5- Un cri du coeur des syndicats

En mars, les syndicats ont lancé un cri du coeur, affirmant que «l'industrie forestière régionale est en phase terminale». Les représentants syndicaux ont interpellé les politiciens pour sauver l'industrie régionale du bois et des pâtes et papier. «C'est notre structure industrielle qui est menacée, de la récolte forestière à la production de papier en passant par les scieries. La menace est sérieuse et pèse sur tout le monde», ont-ils affirmé.

Aluminium

1- Rio Tinto consulte pour le projet Vaudreuil au-delà de 2022

La direction du Complexe Jonquière a entrepris le processus de consultations publiques Vaudreuil au-delà de 2022. Le projet vise l'optimisation du site actuel et l'ouverture d'un nouveau site de disposition des résidus de boues rouges à compter de 2030. Tout au long de l'année, le comité Citoyens pour un Vaudreuil durable (CVD), qui juge inacceptable socialement le projet, a multiplié ses actions. Un mémoire a d'ailleurs été déposé lors des consultations publiques. Selon le CVD, le projet doit être soumis au processus d'évaluation environnementale du Bureau d'audiences publiques sur l'environnement (BAPE). D'ailleurs, la tenue d'audiences publiques n'est pas écartée par le ministre de l'Environnement du Québec, David Heurtel.
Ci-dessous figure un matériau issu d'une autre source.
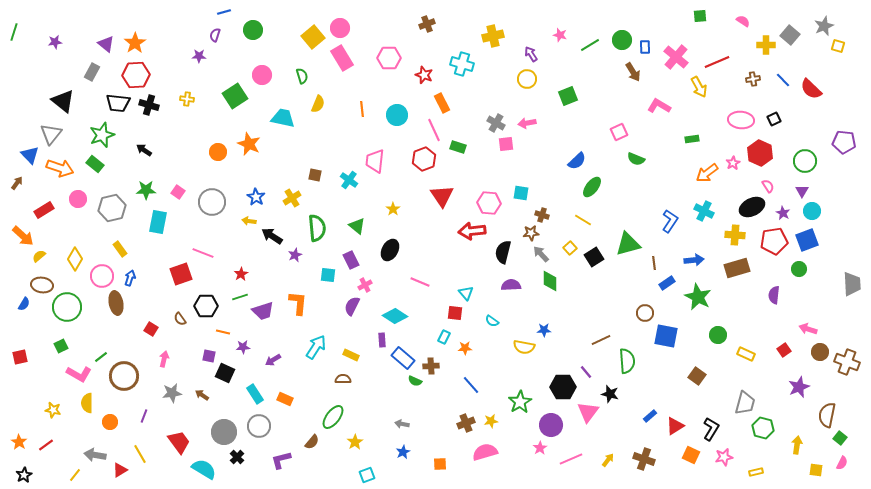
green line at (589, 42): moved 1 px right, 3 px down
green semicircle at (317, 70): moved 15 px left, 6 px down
2- Gestion du lac: les audiences du BAPE suspendues

Le ministère du Développement durable et de l'Environnement a suspendu, à la demande de Rio Tinto, les audiences publiques du BAPE sur le renouvellement du décret de gestion du lac Saint-Jean et des travaux de stabilisation des berges. La société souhaite clarifier le concept de gestion participative proposé par certains acteurs de la région. Dans ce contexte, Rio Tinto a demandé la prolongation d'un an du décret. L'entreprise souhaite conserver le mode de gestion actuel des berges du lac Saint-Jean et propose de réaliser des travaux de stabilisation sur 28 kilomètres de plages et de berges entre 2017 et 2026.

3- Une usine, une région

Rio Tinto a mis de l'avant son plan de rationalisation en regroupant toutes ses usines régionales en une seule entité administrative. Cette restructuration pourrait entraîner la disparition de plusieurs postes de cadres. Les usines d'Alma, de Grande-Baie, de Laterrière et du Complexe Jonquière relèvent donc de cette nouvelle entité de 1,3 million de tonnes. L'entité est divisée en trois unités de gestion : l'Aluminerie Saguenay-Lac-Saint-Jean, le Complexe Jonquière et la division Énergie électrique.
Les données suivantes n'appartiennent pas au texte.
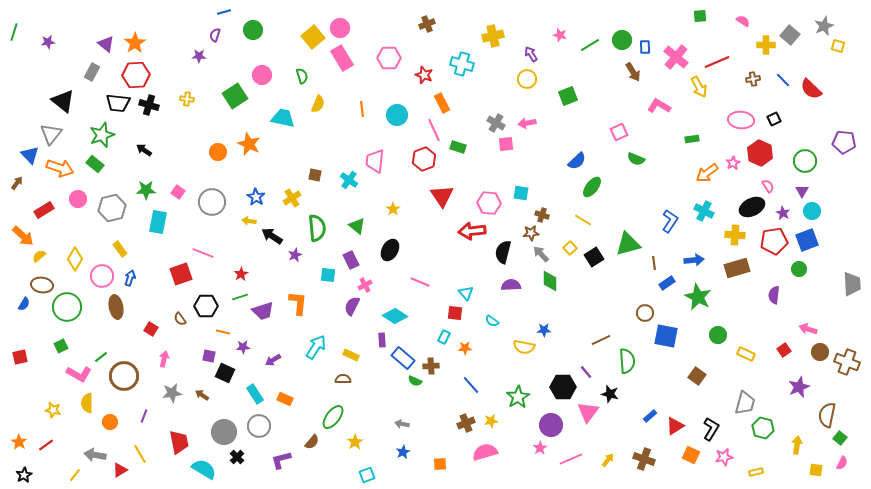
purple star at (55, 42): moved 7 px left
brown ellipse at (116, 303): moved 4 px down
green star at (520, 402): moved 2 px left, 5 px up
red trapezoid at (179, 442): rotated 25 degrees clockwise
4- Étienne Jacques change de rôle

Après un combat contre le cancer, Étienne Jacques a changé de rôle. L'ancien chef des opérations Métal primaire pour l'Amérique du Nord de Rio Tinto est devenu le vice-président environnement, santé et sécurité du groupe aluminium. Son frère, Gervais Jacques, a pris le relais à titre de grand patron des installations régionales dans la fonction de directeur exécutif des opérations du groupe aluminium pour l'Atlantique. Du même coup, le directeur de Vaudreuil, Jean-François Nadeau, a pris du gallon en devenant le directeur du Complexe Jonquière.
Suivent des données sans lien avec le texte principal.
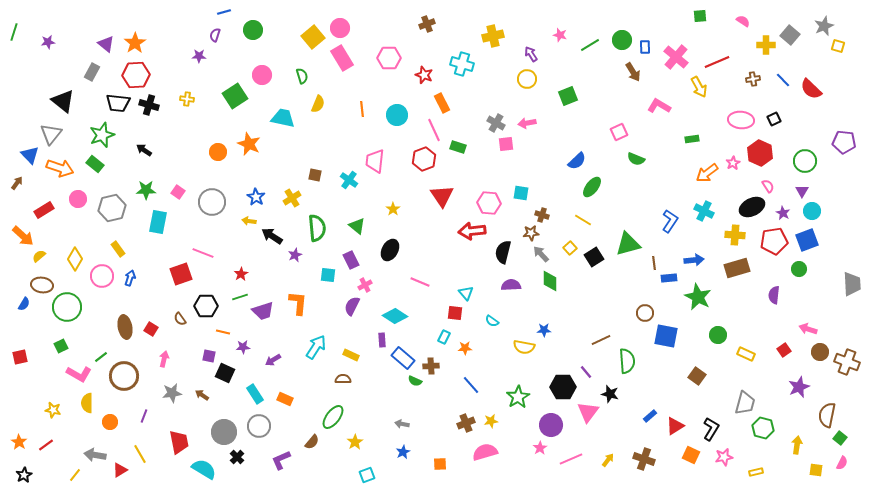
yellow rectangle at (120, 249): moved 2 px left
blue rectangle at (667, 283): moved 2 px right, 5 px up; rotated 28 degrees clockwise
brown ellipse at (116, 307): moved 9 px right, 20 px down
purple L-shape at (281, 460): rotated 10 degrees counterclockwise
5- Des investissements à Grande-Baie et à Laterrière

Rio Tinto a investi 40 millions $ pour la réfection du four Riedhammer servant à la cuisson d'anodes à l'aluminerie de Grande-Baie, dans le cadre d'un projet de rajeunissement de certains équipements de quelque 64 M$ annoncé en juin 2015. À l'Usine Laterrière, la division aluminium de Rio Tinto a donné le feu vert à un investissement 36,6 M$ pour faire passer la capacité de production de l'aluminerie de 245 000 à 260 000 tonnes métriques par année.

Précision

À la suite de la publication d'une information selon laquelle la norme FSC avait reculé en 2016 dans la région, dans Le Quotidien du 29 décembre, le président et chef des opérations de FSC Canada, François Duchesne, a tenu à avancer des chiffres différents de ceux mentionnés.

Selon lui, la certification FSC a connu une baisse en 2015 dans la région, mais «la situation est demeurée stable en 2016».

Il a ajouté que la norme FSC a progressé de plus de 6% en 2016 au Canada. De plus, toujours selon M. Duchesne, on retrouve 22,7 millions d'hectares de forêts certifiées FSC au Québec, une donnée qui infirme l'information selon laquelle la superficie québécoise certifiée avait glissé sous la barre des 20 millions d'hectares.